Interesting indeed, so no instant love for Psycho? I'd consider it one of the most instantly approachable and one most people would enjoy. It was the one that got me hooked on Hitchcock anyway. Vertigo I can understand being an acquired taste since it's kinda unusual, but Psycho is very audience-friendly. Incidentally my top 5 Hitchcock films, at least right now and in no particular order, are Psycho, Vertigo, Strangers on a Train, Rear Window, and Notorious.
Solid list! I gotta give Notorious another watch, I watched that back to back with Spellbound and a few others and they kind of run together for me.

I first saw Psycho in high school (many many [sigh] many years ago) and it didn't quite up to the hype for me at the time, knowing all the twists in advance. Psycho is (by Hitch's own admission) more-or-less a troll movie, with a big twist in the middle and another twist at the end to make people freak out and sort of just potboiler filler in-between. My admiration has gone up for its construction and rule-breaking and psychological bag of tricks in the intervening years but it's still not one I watch for fun a lot.

I think my current Top 5 is probably The Lady Vanishes*, The 39 Steps, The Lodger, Strangers on a Train and Rope (although I should re-watch Foreign Correspondent, I remember liking that one too).

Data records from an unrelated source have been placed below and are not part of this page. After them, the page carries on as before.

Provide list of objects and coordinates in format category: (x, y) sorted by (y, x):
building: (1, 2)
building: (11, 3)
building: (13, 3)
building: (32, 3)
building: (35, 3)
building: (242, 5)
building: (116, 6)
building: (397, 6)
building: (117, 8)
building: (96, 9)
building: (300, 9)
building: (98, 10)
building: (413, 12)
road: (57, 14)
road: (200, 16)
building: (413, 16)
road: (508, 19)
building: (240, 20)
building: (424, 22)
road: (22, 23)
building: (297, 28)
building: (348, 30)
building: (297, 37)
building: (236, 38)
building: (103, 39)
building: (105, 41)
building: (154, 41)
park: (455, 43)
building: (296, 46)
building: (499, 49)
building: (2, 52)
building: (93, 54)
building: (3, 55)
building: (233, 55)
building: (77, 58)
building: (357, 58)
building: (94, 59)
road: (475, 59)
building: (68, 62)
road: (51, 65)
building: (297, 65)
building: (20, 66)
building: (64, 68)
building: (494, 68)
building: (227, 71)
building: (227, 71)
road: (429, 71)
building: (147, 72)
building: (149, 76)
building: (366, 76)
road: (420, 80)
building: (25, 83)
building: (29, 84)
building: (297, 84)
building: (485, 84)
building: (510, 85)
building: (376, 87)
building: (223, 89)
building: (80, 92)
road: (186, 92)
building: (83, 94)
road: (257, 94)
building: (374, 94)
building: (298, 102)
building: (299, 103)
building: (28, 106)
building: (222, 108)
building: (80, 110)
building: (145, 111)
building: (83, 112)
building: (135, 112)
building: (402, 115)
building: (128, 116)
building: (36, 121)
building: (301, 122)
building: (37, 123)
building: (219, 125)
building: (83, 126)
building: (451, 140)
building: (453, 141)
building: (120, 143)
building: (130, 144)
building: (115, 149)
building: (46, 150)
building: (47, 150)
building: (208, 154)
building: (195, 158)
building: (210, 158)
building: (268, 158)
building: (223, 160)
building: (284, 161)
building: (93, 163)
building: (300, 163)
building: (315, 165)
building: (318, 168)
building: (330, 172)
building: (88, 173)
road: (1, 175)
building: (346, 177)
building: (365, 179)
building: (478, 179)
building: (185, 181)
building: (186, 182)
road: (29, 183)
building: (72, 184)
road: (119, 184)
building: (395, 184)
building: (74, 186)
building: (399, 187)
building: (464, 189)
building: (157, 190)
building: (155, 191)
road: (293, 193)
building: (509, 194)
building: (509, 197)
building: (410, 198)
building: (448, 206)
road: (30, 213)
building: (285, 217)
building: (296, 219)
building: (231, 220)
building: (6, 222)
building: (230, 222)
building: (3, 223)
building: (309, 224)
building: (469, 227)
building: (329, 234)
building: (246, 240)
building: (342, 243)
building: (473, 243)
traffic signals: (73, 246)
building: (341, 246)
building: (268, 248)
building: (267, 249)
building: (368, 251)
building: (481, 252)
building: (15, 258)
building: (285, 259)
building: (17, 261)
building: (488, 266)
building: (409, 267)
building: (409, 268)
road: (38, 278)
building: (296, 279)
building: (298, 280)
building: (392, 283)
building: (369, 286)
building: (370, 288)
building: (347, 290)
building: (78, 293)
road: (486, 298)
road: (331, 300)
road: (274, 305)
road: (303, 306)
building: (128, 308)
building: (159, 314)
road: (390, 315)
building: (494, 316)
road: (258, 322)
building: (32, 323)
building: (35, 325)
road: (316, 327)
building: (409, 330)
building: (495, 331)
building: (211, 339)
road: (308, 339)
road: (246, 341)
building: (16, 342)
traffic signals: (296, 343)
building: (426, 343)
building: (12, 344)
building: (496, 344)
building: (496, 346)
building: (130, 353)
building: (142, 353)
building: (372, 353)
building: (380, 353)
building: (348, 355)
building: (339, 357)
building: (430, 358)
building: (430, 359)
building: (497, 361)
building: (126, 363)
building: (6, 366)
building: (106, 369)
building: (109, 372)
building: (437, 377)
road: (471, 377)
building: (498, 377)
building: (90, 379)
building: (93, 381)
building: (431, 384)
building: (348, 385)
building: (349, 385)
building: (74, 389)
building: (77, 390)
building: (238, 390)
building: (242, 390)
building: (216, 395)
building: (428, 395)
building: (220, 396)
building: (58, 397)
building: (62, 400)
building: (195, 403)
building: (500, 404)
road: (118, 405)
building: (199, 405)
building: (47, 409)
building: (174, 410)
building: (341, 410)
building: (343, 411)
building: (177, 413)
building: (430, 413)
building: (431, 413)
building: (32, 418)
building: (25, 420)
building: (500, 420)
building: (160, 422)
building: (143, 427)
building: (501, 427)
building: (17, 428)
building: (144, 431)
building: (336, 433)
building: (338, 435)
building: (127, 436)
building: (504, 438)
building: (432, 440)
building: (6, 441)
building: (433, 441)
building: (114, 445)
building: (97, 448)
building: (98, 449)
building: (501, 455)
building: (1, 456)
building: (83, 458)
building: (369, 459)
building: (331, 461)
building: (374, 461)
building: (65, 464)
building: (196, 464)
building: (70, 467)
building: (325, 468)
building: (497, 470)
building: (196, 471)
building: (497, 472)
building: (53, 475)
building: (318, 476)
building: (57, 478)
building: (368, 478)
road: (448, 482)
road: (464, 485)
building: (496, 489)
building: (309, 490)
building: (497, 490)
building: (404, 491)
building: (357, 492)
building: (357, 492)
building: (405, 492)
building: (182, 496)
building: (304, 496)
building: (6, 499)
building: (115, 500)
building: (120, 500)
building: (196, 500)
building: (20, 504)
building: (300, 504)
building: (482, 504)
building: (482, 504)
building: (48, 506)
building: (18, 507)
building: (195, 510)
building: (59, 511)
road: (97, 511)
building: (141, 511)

*Green For Danger's an absolutely awesome movie written/directed by the writers of The Lady Vanishes, incidentally, if anybody's looking for a WWII Medical Drama/Murder Mystery.
 
Solid list! I gotta give Notorious another watch, I watched that back to back with Spellbound and a few others and they kind of run together for me.

I first saw Psycho in high school (many many [sigh] many years ago) and it didn't quite up to the hype for me at the time, knowing all the twists in advance. Psycho is (by Hitch's own admission) more-or-less a troll movie, with a big twist in the middle and another twist at the end to make people freak out and sort of just potboiler filler in-between. My admiration has gone up for its construction and rule-breaking and psychological bag of tricks in the intervening years but it's still not one I watch for fun a lot.

I think my current Top 5 is probably The Lady Vanishes*, The 39 Steps, The Lodger, Strangers on a Train and Rope (although I should re-watch Foreign Correspondent, I remember liking that one too).

*Green For Danger's an absolutely awesome movie written/directed by the writers of The Lady Vanishes, incidentally, if anybody's looking for a WWII Medical Drama/Murder Mystery.
Solid list as well! Interesting that you mention Foreign Correspondent as it's one I'm very fond of, yet never liked the epilogue. I understand why it was there, wartime moral boost and all, but it's way too on the nose and lacks any cinematic or narrative value. If I were to do an one-cut edit of a Hitchcock film in the style of the ones you've been doing, this would be the one.

Gotta check out Green for Danger, for some reason I hadn't crossed paths with it. I mean, it has Alastair Sim, so I already know I'll enjoy it!